When I was a child, we had this slim book in our library that was called Funny Ha-Ha Funny Peculiar. It was all about news reports and headlines, advertisements and billboards and more, where there were bloopers, typos, malapropisms and just plain garble where there should have been carefully edited, cogent, coherent text. It did not make too much sense to my young mind at that stage but, as I grew up and read more newspapers and magazines, I started finding it very funny, even the peculiar bits. My sense of humour was honed by what I watched on television, what I read and what I listened to at home especially, where my parents’ dry sense of what was amusing strongly coloured my more obvious differentiation between what could safely and correctly be laughed at and what was a gaffe of mammoth proportions that should, for all purposes, be ignored.
Part of my growing up was a great deal of laughter. I was tickled in my fat little tummy by my mother, my father and many others who travelled across the city and even the world to see me burp and I chortled happily as I deflated rapidly in the middle after that rapid consumption of the contents of a large bottle. I giggled madly as my small friends and I chased a rabbit across the lawn and watched children older than us play on the tennis courts and balance on the sea wall. And I went into hysterics when a classmate in school showed us how he could burp heartily but then expelled his air content rather violently and noisily through another aperture. And I swallowed chuckles when I re-told the most ridiculous joke last night that was fabulously cute on the surface and amazingly sad and politically iffy under it.
But in all this, I have never been able to tell a joke with the right kind of mood attached to the punch line. In fact, very often, I forget the punch line altogether and end up feeling not just stupid, but socially inept, too, even as my audience looks carefully away from me and wonders whether it is time to laugh or to get up and go away. And I just cannot add all those wonderful embellishments that go into spreading out the suspense and setting the scene in a fabulously dramatic manner. I leave that to the experts and just bumble along, occasionally making people crack up and dissolve into mad giggle-bouts just when they need to be straight-facedly sober.
My own funny bone comes from a situation that I know well and am comfortable with. I can relate it to people I am easy with, those who know me well enough to get past my integral shyness and can understand not just my accent, but also my madness.
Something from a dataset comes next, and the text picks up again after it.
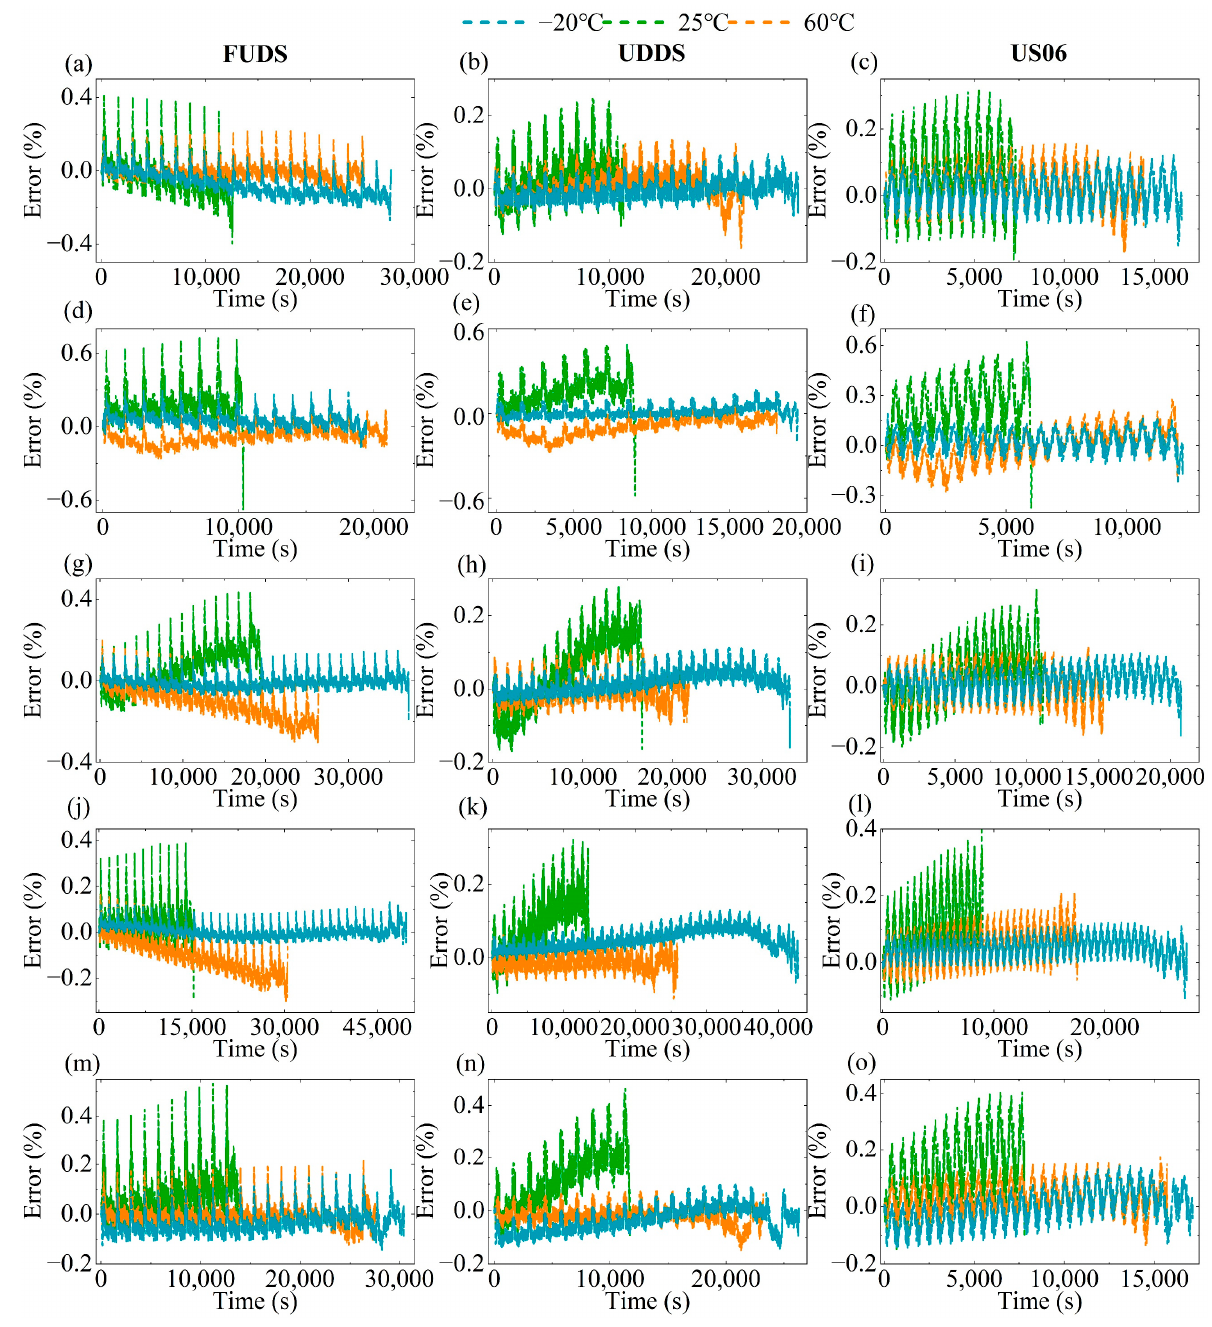
Figure 9. The estimation errors of ATCN-v2 model for different types of batteries under different conditions and temperatures: ( a – c ) LR1865SZ; ( d – f ) LR1865EH; ( g – i ) LR1865SK; ( j – l ) ICR18650; ( m – o ) LR2170SA.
Which is a select few, but it works well with and for them and we generally spend all our time together bursting into laughter for no reason at all but that we are together and having fun. I once spent a four-hour train ride sitting with one of my closest friends, the two of us in gales of giggles that completely puzzled her aunt, who was sitting just in front of us. When the two of us chat over the telephone, anyone listening to either of us is generally left open-mouthed at the hysteria that never seems to end, the chortles and chuckles that go on and on and on…
But isn’t that what friendship is all about? Someone to laugh with?